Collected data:
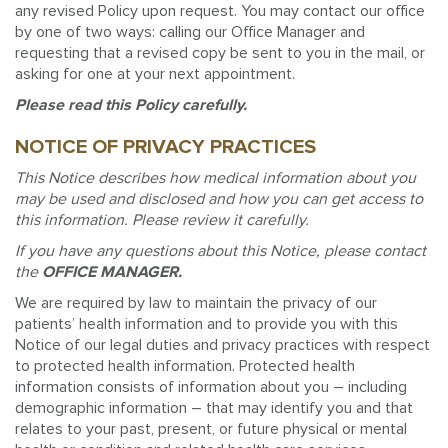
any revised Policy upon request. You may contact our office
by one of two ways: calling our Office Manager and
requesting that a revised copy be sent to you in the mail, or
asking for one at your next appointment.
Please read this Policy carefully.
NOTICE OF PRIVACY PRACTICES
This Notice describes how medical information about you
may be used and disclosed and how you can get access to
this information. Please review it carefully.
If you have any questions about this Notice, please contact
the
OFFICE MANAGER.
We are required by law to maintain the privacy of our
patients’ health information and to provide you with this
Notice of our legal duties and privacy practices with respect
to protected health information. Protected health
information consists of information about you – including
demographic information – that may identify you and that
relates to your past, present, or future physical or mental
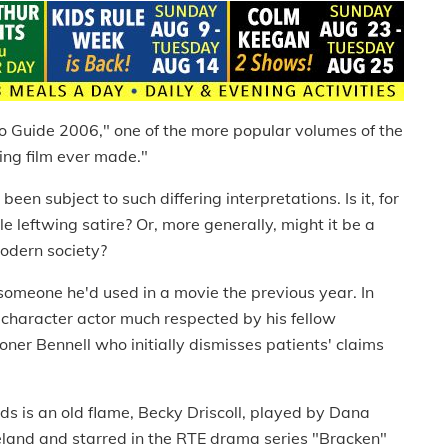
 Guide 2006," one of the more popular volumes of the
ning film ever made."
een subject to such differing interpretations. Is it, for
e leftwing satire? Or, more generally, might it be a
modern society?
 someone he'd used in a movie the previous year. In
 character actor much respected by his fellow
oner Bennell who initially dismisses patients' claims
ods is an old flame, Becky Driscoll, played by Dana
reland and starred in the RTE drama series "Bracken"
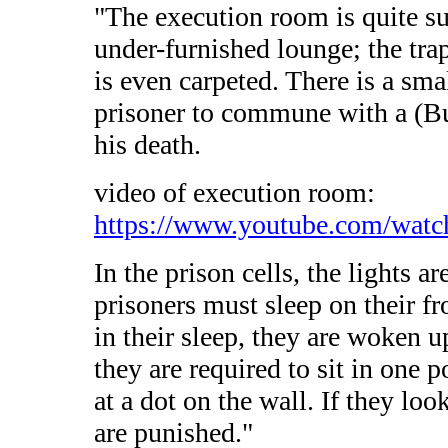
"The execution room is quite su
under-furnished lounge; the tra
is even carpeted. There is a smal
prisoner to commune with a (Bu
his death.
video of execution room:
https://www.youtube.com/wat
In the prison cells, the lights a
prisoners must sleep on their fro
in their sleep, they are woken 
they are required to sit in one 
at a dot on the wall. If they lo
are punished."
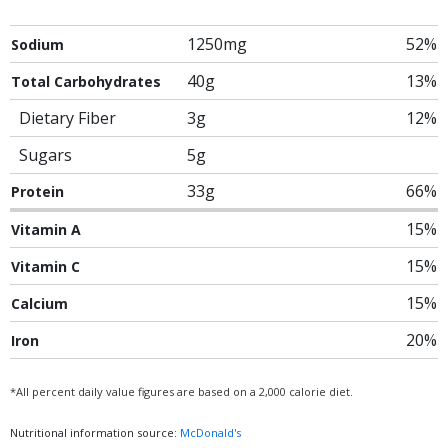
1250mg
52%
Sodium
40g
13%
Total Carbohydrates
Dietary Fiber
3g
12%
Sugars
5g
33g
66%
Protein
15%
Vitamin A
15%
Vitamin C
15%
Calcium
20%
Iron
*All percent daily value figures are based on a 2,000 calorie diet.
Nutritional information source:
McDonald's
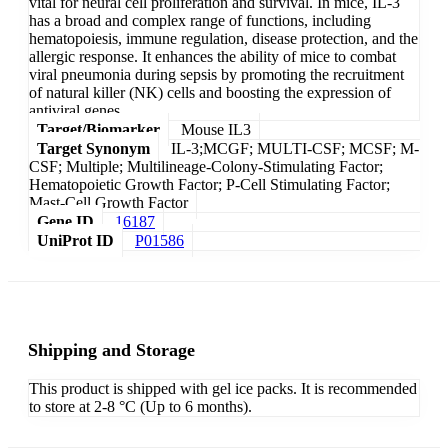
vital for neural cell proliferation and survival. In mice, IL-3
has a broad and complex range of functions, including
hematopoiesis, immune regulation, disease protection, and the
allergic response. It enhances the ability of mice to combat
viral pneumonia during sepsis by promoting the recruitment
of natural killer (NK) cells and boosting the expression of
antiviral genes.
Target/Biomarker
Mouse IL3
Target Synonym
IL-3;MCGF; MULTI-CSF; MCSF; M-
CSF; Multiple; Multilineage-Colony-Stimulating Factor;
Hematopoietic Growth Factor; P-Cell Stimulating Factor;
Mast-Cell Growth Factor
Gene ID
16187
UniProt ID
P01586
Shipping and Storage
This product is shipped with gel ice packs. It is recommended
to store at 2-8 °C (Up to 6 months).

--

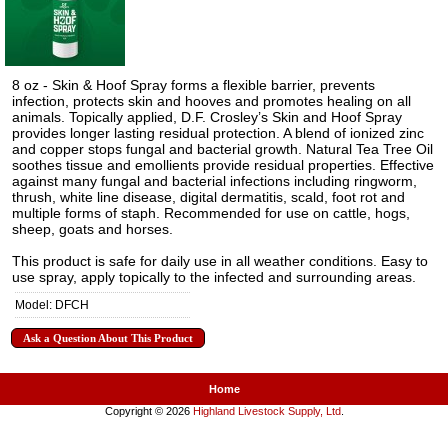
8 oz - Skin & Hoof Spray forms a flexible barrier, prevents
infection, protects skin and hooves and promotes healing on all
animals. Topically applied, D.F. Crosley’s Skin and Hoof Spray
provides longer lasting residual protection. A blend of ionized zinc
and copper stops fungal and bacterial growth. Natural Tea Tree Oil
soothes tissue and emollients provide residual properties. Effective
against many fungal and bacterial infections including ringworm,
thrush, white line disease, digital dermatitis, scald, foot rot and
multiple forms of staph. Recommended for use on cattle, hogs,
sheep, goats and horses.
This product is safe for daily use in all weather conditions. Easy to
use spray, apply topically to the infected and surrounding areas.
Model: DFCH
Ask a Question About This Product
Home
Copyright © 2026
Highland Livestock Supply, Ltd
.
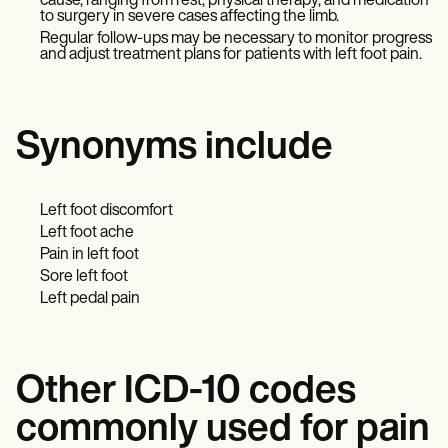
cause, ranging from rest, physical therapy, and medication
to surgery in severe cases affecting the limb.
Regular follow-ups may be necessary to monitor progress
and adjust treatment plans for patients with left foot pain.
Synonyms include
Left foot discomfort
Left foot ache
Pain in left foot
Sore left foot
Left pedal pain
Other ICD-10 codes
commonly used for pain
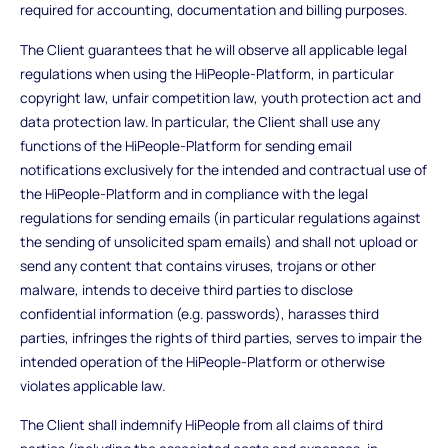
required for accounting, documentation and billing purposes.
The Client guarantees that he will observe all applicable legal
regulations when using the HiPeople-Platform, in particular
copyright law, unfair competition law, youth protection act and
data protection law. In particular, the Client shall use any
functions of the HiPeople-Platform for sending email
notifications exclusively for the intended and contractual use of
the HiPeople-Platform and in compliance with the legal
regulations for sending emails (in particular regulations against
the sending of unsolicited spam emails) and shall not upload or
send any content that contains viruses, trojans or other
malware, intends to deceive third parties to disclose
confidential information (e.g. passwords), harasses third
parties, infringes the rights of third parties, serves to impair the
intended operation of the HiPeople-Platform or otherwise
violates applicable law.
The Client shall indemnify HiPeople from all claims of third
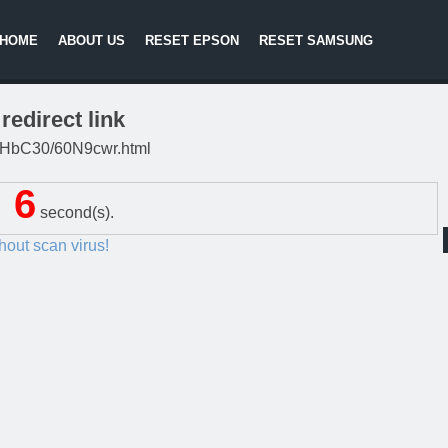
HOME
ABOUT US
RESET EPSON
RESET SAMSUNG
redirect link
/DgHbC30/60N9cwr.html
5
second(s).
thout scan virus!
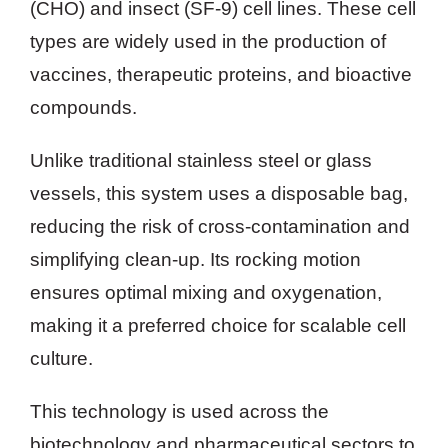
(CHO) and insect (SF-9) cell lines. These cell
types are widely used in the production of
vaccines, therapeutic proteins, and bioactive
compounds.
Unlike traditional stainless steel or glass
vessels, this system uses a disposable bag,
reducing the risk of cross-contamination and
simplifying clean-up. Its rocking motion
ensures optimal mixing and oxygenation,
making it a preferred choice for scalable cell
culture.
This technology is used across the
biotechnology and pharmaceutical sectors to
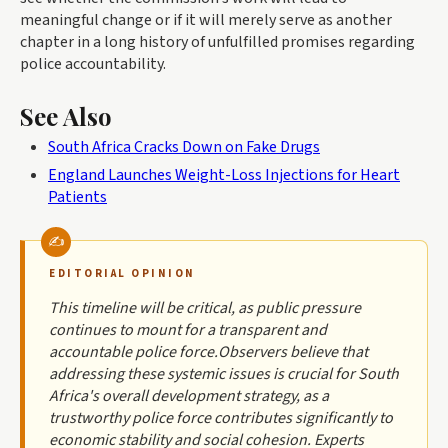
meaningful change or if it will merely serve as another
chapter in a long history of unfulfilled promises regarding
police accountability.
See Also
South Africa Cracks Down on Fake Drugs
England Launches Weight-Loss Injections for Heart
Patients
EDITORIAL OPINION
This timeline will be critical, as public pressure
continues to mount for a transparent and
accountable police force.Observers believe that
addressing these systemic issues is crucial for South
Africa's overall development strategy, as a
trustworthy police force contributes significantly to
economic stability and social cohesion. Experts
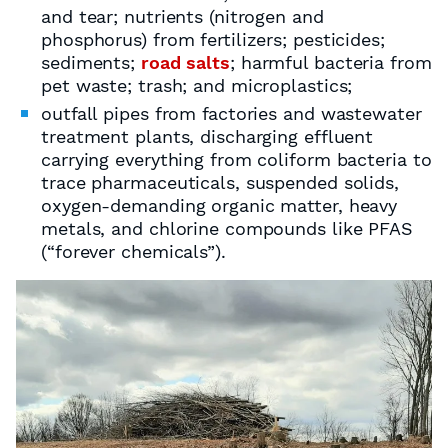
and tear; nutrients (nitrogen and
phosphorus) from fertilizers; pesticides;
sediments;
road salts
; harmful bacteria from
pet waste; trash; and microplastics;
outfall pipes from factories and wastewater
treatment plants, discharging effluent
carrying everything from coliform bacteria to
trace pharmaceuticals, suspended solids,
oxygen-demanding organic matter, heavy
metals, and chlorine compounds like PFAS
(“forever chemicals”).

---

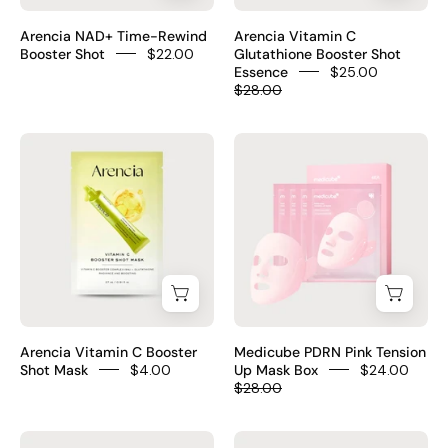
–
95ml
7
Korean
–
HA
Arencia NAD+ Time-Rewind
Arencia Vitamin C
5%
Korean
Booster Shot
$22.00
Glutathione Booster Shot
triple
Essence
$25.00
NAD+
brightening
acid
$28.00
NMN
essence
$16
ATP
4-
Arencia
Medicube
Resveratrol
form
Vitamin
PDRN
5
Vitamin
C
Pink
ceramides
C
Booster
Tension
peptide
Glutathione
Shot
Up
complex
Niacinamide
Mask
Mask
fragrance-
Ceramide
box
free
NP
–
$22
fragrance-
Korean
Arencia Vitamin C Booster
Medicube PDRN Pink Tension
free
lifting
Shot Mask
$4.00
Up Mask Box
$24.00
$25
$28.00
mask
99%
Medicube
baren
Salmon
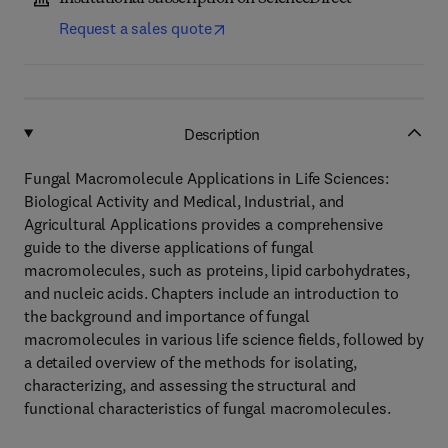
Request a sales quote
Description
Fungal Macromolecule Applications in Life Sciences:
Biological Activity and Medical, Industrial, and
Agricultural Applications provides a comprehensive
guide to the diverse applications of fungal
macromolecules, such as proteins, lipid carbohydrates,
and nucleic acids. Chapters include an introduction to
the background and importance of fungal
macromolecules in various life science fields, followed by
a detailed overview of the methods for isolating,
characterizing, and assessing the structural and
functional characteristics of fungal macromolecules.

## Task statement
Among the entries above, locate the lines containing "een subject to" and "ods is an old", and transcribe exactly those two lines and all lines between.

## Reply to the task
een subject to such differing interpretations. Is it, for
e leftwing satire? Or, more generally, might it be a
modern society?
 someone he'd used in a movie the previous year. In
 character actor much respected by his fellow
oner Bennell who initially dismisses patients' claims
ods is an old flame, Becky Driscoll, played by Dana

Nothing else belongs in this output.